Interiority often creates this paradox. In first-person narration, the reader feels aligned with the speaker, as if we are inside the speaker's brain, looking out through their eyes at the world. And that's great! But then when the narrator uses interiority to speak directly to us, we shift to become the listener. So we're speaker and listener at the same time.
Somehow this passage takes that a step further. In this strange moment, the reader becomes listener, speaker, and overhearer all at once. And that triad of brains is a merging of separate consciousnesses.
The interiority-to-dialogue bridge also lets us experience Matt's argument about K-drama two ways. Matt presents his ideas as fact, rather than opinion. Whether or not the reader agrees with his explanation, it's presented as uncontested. This makes Sandra's argument hit harder. We didn't know we were in the middle of an argument. We didn't know we'd have to take a side. We're unsettled when we scramble to choose one. And for that instant when we have to choose, we are inside both arguments.
It also illuminates an important quality of subtext. Readers who know K-drama will have their own opinion on how it works and whether Matt is right or wrong, which will enrich their experience of this scene. Perhaps their third perspective on it will scramble and then merge with the other two. Subtext always works this way, as a gift for the initiated. Those who don't know K-drama will necessarily miss the extra richness. (That's fine, by the way. But when using subtext, it's worth considering who you give the extra gift to and who you necessarily exclude.)
The later part of this passage is great dialogue—I can't help commenting on that, too!

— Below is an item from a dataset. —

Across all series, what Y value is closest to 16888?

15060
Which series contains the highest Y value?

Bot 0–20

I love how most of Sandra's lines are nonverbal—fist pounding, pointedly pausing the TV, adjusting her glasses, glaring. She doesn't need to talk out loud either, because her gestures communicate so well. Also, we get it! She's just trying to enjoy some TV, but this guy keeps lecturing.
And look at the way that's layered through Matt's perspective. I'm particularly intrigued when he says she is "frustrated somehow by my understanding of things." I'm pretty sure Sandra would call it his "misunderstanding."

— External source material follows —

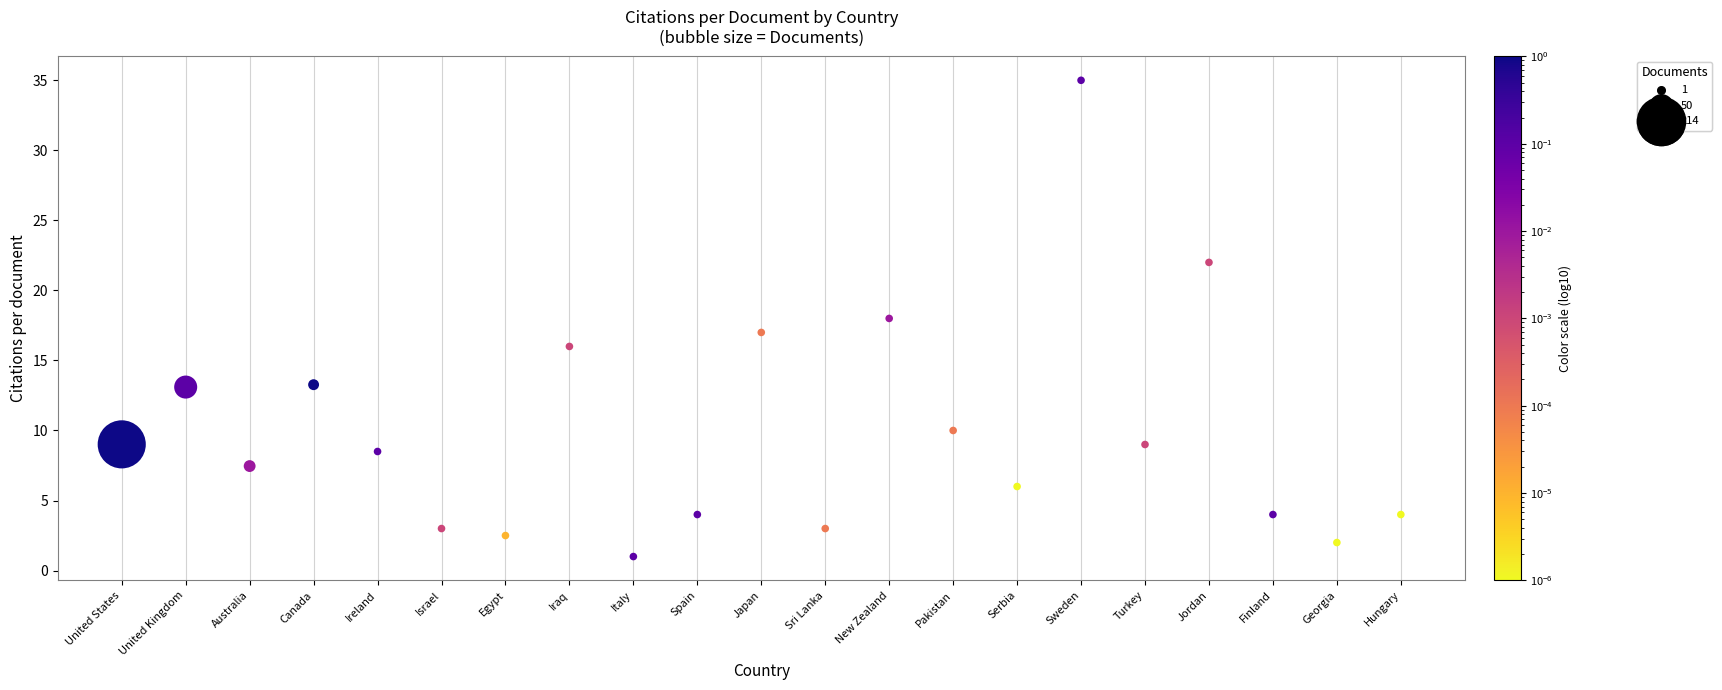

What is the range of Y values (max minus min)?

34.0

Then that final line of Sandra's is so good: "'Is it fun for you,' Sandra asked, 'to watch TV like that? Like it's math?'" I like the way the dialogue tag puts a pause after "fun for you." I can feel her glare intensifying between her words.
But more important, instead of answering Matt's question, Sandra uses her own questions to answer the situation, telling us about her unique perspective and frustration. She lets us see his words through a different lens, adding an important layer to the scene and to their relationship.
Also it just feels like how people talk. In real life, we don't always answer questions. One character shouldn't necessarily follow the script set by the other.
In a later scene, Matt's daughter chastises him for "talking to yourself" after he has explained something in a way that seemed to be just for the reader. This happens in a dream, but I think that makes it even more profound. The intentional blurring of the border between thought and speech is like that between the real and the imagined. And it's in that strange space that Salesses makes really interesting things happen.